Les bombes ont cessé de tomber (pour le moment, du moins) au Proche-Orient, mais leur souffle n'a pas fini d'ébranler le monde politique canadien.
Rarement, dans l'histoire politique récente du Canada, la politique internationale aura-t-elle occupé tant de place et soulevé tant de passions. Ça nous change des débats éternels sur la Constitution ou des compilations de civières dans les couloirs de nos urgences, mais ça nous démontre surtout à quel point nos grands partis politiques sont désemparés devant les grands conflits internationaux. Et à quel point ils manquent de vision et de profondeur dans leurs positions, ce qui les oblige à marcher sur des oeufs.
Après le gouvernement Harper, qui s'est retrouvé dans l'oeil de la tempête au début des bombardements israéliens au Liban, c'est au tour des leaders souverainistes de se faire écorcher. Pendant ce temps, les libéraux fédéraux, eux, s'entre-déchirent à propos des différentes positions des nombreux candidats à la direction de leur parti.

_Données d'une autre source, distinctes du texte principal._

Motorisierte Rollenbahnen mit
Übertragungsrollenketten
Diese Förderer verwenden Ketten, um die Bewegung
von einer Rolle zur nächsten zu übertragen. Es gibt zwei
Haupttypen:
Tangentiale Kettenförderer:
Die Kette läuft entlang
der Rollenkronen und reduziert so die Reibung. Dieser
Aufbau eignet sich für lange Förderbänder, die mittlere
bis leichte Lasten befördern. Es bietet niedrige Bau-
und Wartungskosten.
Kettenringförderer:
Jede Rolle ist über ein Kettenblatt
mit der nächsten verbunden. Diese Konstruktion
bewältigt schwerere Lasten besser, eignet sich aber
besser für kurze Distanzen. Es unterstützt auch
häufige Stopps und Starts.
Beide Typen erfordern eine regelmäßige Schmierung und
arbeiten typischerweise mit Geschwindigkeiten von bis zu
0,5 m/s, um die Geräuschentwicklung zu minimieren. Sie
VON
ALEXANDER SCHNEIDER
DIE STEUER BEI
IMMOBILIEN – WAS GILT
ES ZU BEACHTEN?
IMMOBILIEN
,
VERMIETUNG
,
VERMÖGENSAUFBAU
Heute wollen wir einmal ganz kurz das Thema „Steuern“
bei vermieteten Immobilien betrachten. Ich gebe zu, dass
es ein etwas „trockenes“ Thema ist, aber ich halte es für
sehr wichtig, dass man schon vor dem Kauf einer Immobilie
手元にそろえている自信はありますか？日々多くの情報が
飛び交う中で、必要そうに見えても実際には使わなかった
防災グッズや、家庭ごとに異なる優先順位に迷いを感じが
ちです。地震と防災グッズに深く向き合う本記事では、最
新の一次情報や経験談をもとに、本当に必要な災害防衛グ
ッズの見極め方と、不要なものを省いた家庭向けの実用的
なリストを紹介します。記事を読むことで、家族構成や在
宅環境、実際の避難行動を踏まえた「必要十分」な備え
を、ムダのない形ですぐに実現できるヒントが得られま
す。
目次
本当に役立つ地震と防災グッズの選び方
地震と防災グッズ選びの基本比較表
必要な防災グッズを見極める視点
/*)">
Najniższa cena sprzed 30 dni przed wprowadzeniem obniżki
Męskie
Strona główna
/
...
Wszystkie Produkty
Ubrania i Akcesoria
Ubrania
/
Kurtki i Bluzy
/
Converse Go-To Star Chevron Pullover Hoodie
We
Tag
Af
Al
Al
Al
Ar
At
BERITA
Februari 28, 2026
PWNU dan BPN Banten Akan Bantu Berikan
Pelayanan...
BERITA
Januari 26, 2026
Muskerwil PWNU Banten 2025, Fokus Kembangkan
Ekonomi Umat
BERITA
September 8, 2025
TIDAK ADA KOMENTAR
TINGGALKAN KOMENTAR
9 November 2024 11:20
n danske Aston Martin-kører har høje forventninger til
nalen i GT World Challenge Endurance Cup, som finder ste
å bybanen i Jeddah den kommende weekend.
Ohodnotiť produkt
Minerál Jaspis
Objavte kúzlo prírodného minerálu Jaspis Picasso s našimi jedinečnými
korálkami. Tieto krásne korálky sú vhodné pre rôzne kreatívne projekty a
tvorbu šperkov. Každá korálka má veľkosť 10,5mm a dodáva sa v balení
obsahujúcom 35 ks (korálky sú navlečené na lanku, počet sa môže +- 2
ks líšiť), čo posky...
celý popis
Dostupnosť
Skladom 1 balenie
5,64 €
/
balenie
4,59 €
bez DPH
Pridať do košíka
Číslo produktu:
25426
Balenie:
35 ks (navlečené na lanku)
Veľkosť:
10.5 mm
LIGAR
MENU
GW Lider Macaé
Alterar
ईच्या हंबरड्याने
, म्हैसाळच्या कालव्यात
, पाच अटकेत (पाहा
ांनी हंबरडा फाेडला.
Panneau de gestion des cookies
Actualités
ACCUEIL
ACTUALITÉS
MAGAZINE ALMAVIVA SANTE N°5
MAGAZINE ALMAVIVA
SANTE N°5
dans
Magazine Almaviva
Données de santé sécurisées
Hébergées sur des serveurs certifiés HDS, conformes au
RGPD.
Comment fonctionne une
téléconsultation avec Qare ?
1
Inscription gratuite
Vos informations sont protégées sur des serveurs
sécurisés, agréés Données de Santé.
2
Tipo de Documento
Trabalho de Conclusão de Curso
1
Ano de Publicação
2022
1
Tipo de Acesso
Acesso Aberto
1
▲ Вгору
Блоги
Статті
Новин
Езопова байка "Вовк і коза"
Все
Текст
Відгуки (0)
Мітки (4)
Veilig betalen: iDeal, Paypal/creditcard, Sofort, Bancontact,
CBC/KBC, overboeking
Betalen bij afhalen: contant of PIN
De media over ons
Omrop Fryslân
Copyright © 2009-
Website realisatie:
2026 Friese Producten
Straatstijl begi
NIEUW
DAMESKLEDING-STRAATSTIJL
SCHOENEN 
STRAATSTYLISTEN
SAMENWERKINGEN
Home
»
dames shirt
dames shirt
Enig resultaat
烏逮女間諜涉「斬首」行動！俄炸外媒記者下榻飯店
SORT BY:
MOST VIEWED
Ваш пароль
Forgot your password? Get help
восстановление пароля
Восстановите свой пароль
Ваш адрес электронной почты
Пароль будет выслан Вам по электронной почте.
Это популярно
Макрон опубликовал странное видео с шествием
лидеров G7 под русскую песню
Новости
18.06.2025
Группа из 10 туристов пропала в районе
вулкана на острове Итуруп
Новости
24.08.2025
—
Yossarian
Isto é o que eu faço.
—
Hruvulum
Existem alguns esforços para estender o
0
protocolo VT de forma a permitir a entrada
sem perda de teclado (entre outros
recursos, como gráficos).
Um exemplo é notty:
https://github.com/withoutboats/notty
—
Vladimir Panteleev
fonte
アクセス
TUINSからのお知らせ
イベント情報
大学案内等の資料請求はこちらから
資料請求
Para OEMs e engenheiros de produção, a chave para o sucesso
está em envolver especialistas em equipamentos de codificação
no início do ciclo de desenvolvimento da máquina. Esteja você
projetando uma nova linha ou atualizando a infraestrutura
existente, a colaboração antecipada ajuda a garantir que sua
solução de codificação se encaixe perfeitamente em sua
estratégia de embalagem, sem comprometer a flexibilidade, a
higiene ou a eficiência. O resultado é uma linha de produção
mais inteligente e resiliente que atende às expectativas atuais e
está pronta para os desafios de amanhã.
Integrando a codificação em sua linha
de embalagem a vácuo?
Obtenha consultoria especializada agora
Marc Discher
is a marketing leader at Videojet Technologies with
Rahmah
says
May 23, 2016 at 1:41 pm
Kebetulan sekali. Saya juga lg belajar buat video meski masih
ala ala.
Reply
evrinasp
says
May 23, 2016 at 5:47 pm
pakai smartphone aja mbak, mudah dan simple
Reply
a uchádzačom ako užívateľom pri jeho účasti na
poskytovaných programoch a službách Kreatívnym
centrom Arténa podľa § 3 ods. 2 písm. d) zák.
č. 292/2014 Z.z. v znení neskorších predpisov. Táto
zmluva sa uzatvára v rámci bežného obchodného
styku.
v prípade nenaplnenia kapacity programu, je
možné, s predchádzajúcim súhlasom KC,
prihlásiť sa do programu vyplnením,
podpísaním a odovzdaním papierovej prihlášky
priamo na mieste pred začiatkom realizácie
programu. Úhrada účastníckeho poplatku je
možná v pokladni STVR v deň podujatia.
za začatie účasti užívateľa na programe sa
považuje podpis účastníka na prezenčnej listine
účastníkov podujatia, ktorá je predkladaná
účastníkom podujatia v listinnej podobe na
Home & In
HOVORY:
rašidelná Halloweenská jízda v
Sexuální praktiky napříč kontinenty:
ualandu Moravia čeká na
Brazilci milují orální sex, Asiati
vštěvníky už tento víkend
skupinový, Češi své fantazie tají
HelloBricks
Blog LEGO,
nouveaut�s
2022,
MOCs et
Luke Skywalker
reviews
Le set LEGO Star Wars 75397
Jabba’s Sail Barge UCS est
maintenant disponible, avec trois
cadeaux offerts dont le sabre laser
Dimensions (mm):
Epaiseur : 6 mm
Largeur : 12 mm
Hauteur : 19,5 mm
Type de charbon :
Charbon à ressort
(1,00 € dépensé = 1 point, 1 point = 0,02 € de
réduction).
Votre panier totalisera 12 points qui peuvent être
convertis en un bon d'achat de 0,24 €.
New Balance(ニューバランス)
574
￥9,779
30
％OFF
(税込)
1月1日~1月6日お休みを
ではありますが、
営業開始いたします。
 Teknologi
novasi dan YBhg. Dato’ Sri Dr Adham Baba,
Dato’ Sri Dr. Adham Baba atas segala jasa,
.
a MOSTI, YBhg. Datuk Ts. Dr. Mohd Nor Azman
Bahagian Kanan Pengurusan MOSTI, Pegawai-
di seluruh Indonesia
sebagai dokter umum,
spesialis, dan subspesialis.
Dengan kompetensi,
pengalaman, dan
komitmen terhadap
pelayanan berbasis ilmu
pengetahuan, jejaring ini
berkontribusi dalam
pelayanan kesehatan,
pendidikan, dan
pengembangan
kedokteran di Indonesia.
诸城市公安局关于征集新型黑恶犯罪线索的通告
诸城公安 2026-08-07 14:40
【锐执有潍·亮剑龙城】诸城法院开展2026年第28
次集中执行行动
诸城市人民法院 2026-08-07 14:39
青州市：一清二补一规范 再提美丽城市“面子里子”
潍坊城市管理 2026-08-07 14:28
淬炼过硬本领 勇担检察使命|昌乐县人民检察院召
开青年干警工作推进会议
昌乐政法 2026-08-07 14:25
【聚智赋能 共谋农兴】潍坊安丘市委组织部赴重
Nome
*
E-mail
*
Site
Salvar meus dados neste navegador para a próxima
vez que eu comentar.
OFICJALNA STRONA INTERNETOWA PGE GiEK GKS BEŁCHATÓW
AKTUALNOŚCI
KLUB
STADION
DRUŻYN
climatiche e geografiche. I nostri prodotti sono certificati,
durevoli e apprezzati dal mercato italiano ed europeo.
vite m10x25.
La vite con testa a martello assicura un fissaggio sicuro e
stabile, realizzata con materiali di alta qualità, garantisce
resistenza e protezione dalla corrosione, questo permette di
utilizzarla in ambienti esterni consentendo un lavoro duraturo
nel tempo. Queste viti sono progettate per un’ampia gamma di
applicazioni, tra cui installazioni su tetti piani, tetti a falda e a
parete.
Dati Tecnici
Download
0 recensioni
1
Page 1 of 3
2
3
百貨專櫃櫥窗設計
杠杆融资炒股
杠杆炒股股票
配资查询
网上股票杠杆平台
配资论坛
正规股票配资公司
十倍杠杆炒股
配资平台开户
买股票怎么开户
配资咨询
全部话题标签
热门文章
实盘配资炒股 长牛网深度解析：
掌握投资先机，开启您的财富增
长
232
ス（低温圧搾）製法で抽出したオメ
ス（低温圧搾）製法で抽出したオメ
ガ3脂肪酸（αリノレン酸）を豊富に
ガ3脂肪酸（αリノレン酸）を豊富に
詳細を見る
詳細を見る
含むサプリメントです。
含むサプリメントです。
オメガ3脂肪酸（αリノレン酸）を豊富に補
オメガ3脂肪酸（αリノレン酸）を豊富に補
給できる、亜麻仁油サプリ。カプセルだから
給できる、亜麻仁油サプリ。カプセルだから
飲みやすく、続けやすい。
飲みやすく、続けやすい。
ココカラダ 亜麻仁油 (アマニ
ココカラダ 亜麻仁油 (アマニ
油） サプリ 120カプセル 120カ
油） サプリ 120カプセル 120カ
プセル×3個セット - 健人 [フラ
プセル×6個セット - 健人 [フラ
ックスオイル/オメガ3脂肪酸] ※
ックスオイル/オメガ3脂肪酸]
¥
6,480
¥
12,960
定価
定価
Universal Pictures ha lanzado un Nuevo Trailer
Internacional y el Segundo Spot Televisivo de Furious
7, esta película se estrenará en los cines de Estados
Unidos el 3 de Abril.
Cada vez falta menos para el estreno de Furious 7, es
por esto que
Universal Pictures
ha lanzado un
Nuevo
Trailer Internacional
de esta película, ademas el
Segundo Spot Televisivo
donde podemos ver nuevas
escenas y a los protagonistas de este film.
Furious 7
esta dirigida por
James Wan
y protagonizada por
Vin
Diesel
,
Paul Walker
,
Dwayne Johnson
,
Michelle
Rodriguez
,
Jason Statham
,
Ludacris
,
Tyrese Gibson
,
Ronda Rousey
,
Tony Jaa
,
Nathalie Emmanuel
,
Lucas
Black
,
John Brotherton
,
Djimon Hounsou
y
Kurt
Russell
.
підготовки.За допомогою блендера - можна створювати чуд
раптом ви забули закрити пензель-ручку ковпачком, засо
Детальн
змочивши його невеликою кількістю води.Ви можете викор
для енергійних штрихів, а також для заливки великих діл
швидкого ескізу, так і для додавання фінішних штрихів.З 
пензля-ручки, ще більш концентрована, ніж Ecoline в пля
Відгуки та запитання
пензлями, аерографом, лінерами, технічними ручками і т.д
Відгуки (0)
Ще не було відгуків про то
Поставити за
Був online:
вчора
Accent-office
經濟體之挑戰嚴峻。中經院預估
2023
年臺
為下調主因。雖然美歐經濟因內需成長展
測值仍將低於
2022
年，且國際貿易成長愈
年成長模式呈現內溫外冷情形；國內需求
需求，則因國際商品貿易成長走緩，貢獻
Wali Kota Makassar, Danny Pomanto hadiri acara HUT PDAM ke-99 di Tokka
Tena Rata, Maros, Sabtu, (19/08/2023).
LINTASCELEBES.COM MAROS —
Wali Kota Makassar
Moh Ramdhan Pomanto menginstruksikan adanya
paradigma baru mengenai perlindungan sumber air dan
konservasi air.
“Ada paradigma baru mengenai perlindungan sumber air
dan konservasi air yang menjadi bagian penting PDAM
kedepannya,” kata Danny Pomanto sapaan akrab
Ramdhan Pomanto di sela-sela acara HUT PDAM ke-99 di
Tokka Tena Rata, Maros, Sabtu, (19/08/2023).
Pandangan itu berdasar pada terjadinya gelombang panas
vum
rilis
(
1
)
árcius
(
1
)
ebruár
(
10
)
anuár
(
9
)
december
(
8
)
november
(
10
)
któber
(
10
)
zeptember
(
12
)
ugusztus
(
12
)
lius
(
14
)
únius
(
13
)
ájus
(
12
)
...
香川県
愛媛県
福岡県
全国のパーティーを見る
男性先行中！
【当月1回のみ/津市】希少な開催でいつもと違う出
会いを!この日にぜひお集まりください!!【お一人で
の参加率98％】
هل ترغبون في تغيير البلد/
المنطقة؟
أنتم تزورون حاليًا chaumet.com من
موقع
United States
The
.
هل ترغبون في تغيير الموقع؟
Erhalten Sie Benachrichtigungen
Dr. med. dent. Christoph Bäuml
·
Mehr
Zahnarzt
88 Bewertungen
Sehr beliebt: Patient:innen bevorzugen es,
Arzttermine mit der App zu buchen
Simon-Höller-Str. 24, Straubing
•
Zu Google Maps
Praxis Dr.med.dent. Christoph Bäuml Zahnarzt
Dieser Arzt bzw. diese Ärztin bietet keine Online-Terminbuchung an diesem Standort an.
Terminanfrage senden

Jean Charest qui, habituellement, joue de prudence sur ce terrain miné en disant que c'est de compétence fédérale, s'y est avancé hier sur la pointe de pieds pour affirmer que lui, contrairement à d'autres, ne participerait pas à une manifestation où sont visibles des drapeaux du Hezbollah. Facile, les premiers ministres ne participent jamais à ce genre de manif, point à la ligne.
Jean Charest a par ailleurs dit hier souhaiter que les débats du Proche-Orient ne se transportent pas au Québec. Au contraire, cela nous ferait le plus grand bien d'en débattre, cela permettrait à la population de mieux comprendre la situation et aux partis politiques de développer une pensée cohérente plutôt que de réagir à la pièce et dans le désordre le plus complet.
Discrètement, derrière les accusations des uns contre les autres, derrière les sorties tonitruantes de certains élus, d'ambassadeurs, de porte-parole autoproclamés du peuple québécois ou du délire prévisible du National Post, ces débats et ce dialogue prennent forme. Et parfois où on les attend le moins.
Après avoir lu [la réaction ulcérée de l'ambassadeur d'Israël à l'endroit du chef du Bloc->1565], Gilles Duceppe, parce que ce dernier a pris part à une manifestation durant laquelle des marcheurs brandissaient des drapeaux du Hezbollah (André Boisclair et Denis Coderre y étaient aussi), on aurait cru que les relations entre la communauté juive du Québec et le mouvement souverainiste, déjà pas très chaleureuses, s'était refroidies sous le point de congélation.
Pourtant, non, les leaders de la communauté juive essayent plus que jamais d'établir des ponts avec le mouvement souverainiste. Le Congrès juif canadien et le Comité Québec-Israël ont d'ailleurs embauché l'ancien député bloquiste Richard Marceau, devenu consultant après sa défaite en janvier, pour tenter un rapprochement avec les souverainistes. On aurait pu penser que M. Marceau se retrouverait au chômage après la controverse entourant la fameuse manifestation mais, au contraire, il travaille plus que jamais. Il est en contact régulier avec Gilles Duceppe et une demande de rencontre avec les porte-parole de la communauté juive devrait être prochainement expédiée à André Boisclair.
Historiquement, les souverainistes n'ont jamais eu beaucoup de succès auprès de la communauté juive. Et si le Bloc québécois a fait quelques percées dans certaines communautés ethniques, comme la députée Maria Mourani auprès des Libanais dans Ahuntsic, le gouffre n'a fait que se creuser encore davantage avec les Juifs.
"Mais ce serait une erreur de ne considérer les répercussions de la crise au Proche-Orient qu'en termes électoralistes, dit Richard Marceau. Le plus important, c'est de dissiper cette atmosphère toxique qui pourrait s'installer au Québec. En fait, la suite dépendra des leaders politiques."
C'est aussi ce que se disent ces jours-ci les libéraux fédéraux, fortement divisés sur la question du Proche-Orient. Cette division commence à coûter cher: le Parti libéral, qui n'a pas les moyens de perdre des appuis par les temps qui courent, constate que la communauté juive lui tourne le dos au profit des conservateurs.
Les députés libéraux se réunissent la semaine prochaine à Vancouver pour préparer la rentrée, mais en cette période de course à la direction du parti, il sera davantage question du Proche-Orient que de stratégies aux Communes.
Les adversaires de Michael Ignatieff ont décidé de taper sur le clou du Proche-Orient, talon d'Achille du meneur présumé de cette course, disent-ils. Même dans l'organisation de M. Ignatieff, ça grince de plus en plus fort.